▶ Work instructions
Give the number of lines in the entries that contain "Rendered". State only the count.
(Beginning of Given records)
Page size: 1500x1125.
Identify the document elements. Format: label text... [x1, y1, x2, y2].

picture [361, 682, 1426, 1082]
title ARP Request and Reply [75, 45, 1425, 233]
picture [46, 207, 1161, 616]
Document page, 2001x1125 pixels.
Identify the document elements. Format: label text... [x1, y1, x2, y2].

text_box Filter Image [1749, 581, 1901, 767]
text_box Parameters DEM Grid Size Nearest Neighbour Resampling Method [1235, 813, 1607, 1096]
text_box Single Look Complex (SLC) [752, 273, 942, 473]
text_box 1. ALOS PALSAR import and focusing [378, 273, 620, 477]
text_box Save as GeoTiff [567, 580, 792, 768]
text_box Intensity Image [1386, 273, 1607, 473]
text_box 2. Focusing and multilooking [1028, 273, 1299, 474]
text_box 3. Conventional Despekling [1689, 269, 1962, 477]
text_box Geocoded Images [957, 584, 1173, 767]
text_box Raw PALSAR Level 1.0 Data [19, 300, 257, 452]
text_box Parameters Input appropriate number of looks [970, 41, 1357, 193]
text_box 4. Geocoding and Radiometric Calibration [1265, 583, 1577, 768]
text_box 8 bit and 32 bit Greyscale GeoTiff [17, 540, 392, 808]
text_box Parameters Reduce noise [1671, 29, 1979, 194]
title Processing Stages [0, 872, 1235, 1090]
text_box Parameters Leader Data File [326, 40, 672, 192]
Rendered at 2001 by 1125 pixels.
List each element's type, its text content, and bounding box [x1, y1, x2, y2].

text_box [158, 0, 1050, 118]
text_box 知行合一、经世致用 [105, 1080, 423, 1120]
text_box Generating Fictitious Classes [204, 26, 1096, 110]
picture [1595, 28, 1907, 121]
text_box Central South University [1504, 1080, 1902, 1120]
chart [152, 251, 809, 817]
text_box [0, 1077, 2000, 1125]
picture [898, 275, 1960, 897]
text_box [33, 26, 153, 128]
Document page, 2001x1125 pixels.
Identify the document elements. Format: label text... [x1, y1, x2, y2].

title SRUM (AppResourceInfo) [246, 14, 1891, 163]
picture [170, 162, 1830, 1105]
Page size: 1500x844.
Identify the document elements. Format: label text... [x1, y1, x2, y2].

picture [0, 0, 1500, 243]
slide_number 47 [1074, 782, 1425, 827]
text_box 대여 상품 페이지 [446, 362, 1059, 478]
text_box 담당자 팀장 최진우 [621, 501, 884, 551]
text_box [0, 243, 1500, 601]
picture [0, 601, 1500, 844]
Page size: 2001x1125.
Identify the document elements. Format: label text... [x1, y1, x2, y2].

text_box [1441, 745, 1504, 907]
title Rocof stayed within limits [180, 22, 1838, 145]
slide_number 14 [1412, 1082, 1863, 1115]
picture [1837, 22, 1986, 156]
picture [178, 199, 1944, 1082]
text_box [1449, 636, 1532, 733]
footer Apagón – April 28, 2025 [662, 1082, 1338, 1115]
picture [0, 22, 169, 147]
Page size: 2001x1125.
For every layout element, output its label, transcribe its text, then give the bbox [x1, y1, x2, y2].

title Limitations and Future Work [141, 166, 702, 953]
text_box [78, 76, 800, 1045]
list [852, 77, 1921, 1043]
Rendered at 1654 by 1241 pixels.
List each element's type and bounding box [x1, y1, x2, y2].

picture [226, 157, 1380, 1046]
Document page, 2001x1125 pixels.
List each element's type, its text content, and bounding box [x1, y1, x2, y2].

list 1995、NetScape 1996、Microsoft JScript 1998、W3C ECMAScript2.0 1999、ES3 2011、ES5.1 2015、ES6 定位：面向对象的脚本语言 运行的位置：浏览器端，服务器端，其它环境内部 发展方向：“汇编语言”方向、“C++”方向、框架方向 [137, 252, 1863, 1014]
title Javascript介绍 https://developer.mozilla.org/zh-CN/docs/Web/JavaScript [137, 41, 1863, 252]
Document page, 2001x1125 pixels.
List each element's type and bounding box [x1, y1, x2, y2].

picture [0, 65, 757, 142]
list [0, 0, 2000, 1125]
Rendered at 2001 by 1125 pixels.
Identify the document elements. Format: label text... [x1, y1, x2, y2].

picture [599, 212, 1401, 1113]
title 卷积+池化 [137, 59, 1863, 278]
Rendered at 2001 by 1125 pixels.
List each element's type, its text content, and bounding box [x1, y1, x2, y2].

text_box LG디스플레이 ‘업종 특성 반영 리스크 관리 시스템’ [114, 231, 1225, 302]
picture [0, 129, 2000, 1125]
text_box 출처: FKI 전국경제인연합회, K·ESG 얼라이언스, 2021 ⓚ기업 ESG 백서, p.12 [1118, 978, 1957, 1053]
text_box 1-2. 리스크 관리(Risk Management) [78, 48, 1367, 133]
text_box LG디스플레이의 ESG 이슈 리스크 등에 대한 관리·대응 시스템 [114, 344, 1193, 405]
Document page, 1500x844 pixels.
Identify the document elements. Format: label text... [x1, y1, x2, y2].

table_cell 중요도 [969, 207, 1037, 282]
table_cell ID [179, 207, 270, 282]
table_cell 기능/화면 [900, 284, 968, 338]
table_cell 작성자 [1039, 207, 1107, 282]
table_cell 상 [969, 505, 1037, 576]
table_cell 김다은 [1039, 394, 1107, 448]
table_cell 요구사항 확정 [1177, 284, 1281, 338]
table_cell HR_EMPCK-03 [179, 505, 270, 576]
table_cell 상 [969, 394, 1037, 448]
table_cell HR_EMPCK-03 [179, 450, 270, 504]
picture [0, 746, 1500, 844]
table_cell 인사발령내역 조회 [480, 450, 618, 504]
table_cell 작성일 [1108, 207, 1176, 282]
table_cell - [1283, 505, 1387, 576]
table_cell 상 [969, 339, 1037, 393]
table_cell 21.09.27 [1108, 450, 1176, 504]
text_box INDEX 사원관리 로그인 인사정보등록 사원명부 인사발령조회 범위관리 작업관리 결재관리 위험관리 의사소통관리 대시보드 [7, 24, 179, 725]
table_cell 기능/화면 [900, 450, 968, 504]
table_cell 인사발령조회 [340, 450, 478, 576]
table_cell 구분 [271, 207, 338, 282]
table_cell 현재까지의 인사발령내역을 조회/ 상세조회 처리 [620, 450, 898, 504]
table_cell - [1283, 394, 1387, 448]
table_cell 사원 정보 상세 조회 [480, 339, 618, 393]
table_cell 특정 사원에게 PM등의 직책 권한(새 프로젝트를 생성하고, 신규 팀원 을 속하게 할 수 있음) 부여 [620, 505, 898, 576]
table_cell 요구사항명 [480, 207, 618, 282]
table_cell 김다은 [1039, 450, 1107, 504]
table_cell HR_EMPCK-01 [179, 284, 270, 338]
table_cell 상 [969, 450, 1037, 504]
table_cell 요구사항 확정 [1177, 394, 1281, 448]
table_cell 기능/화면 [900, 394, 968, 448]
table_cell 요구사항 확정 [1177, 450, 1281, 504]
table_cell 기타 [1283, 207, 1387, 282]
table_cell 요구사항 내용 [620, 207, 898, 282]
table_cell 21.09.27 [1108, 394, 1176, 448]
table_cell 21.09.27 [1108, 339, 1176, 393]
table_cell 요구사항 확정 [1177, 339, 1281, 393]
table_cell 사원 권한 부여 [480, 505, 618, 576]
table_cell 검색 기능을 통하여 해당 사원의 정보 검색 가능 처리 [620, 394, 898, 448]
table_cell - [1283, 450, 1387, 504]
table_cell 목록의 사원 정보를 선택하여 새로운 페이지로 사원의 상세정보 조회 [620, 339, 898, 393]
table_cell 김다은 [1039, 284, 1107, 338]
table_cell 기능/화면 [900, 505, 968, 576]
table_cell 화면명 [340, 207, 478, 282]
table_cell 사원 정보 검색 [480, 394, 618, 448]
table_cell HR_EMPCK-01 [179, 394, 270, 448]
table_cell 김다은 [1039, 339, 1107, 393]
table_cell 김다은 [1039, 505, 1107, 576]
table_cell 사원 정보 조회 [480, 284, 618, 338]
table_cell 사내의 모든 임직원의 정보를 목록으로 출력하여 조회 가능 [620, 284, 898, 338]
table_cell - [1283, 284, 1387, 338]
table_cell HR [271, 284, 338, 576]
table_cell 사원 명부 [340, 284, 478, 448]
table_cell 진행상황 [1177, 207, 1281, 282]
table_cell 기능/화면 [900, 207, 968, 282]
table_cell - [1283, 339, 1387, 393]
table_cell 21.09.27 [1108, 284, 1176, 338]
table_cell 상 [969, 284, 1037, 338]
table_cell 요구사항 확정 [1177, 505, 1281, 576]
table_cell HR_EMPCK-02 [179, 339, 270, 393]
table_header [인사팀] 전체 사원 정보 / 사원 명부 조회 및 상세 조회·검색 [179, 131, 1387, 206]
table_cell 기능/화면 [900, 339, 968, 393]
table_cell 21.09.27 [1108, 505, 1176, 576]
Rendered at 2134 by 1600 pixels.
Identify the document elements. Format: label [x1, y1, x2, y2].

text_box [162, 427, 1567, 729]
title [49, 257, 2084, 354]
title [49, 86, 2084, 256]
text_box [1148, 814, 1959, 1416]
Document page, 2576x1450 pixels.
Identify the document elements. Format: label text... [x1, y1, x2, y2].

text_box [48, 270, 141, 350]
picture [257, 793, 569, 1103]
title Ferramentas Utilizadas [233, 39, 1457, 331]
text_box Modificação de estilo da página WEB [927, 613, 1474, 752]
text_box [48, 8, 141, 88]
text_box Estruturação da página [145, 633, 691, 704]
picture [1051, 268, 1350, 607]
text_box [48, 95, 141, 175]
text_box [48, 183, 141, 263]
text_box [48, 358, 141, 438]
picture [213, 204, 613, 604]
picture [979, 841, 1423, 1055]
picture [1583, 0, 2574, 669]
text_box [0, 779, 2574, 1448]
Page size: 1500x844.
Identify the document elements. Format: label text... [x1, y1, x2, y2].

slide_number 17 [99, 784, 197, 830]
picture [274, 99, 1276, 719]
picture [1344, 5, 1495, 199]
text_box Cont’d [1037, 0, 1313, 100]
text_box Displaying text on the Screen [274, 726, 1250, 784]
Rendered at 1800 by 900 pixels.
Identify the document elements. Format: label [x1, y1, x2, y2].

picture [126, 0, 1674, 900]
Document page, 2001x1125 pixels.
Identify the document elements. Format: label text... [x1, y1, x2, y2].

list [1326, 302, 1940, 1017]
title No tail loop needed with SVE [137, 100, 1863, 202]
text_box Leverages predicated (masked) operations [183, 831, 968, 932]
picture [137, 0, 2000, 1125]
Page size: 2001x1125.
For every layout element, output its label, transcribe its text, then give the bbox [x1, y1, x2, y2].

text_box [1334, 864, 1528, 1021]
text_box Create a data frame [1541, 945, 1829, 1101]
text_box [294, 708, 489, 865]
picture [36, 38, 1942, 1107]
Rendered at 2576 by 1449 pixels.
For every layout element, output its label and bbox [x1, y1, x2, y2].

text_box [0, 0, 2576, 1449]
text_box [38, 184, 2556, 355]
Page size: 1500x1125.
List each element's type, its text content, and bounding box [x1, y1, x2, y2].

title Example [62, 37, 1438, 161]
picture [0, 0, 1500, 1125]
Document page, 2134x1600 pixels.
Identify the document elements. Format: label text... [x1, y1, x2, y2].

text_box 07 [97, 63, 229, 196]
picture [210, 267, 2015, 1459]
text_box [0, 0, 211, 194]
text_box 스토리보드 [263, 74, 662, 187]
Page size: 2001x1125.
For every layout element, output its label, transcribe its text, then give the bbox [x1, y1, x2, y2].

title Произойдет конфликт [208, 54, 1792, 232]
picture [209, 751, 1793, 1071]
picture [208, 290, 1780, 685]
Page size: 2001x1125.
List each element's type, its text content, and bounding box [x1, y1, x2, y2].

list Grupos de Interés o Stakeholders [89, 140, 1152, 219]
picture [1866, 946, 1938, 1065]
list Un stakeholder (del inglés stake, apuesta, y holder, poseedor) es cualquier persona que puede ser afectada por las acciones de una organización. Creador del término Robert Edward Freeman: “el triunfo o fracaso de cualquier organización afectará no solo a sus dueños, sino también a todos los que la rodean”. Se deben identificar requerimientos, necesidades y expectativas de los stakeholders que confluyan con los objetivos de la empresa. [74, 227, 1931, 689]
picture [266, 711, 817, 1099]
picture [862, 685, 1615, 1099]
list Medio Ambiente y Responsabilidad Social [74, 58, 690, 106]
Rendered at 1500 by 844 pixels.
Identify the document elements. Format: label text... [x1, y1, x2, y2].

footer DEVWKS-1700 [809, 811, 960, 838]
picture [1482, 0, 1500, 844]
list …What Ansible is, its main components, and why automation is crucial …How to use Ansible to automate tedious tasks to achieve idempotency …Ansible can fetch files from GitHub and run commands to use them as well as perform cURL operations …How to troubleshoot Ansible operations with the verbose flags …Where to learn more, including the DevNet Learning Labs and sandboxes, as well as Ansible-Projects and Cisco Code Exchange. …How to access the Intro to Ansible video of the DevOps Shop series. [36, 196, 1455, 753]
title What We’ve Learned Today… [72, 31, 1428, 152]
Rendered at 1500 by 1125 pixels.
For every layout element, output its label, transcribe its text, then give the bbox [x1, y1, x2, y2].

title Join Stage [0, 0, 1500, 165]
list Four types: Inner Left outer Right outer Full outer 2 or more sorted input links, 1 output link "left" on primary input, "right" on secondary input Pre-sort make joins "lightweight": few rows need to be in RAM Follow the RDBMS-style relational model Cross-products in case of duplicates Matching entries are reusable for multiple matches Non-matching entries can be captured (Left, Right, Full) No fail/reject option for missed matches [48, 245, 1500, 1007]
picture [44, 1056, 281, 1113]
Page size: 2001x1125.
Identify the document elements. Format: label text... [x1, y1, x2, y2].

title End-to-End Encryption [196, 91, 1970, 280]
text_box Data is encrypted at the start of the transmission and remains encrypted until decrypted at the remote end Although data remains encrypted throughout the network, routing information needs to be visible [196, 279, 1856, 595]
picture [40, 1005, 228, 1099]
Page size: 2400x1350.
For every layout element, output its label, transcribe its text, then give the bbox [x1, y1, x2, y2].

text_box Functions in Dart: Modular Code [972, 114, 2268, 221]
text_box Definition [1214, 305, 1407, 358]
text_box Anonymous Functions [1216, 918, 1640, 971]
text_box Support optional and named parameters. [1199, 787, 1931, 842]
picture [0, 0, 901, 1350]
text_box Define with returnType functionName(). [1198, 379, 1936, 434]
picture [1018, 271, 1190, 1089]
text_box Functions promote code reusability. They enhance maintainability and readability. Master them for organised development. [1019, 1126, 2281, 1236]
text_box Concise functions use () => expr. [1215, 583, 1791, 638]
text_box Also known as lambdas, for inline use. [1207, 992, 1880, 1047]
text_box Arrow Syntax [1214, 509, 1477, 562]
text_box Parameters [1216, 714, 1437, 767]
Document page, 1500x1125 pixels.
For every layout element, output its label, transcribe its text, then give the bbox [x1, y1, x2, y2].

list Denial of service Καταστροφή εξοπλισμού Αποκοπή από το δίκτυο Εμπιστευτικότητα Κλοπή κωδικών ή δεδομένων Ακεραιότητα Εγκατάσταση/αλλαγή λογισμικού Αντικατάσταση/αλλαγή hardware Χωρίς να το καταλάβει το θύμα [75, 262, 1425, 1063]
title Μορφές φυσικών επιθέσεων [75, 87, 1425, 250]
(End of Given records)
▶ Result for this task
9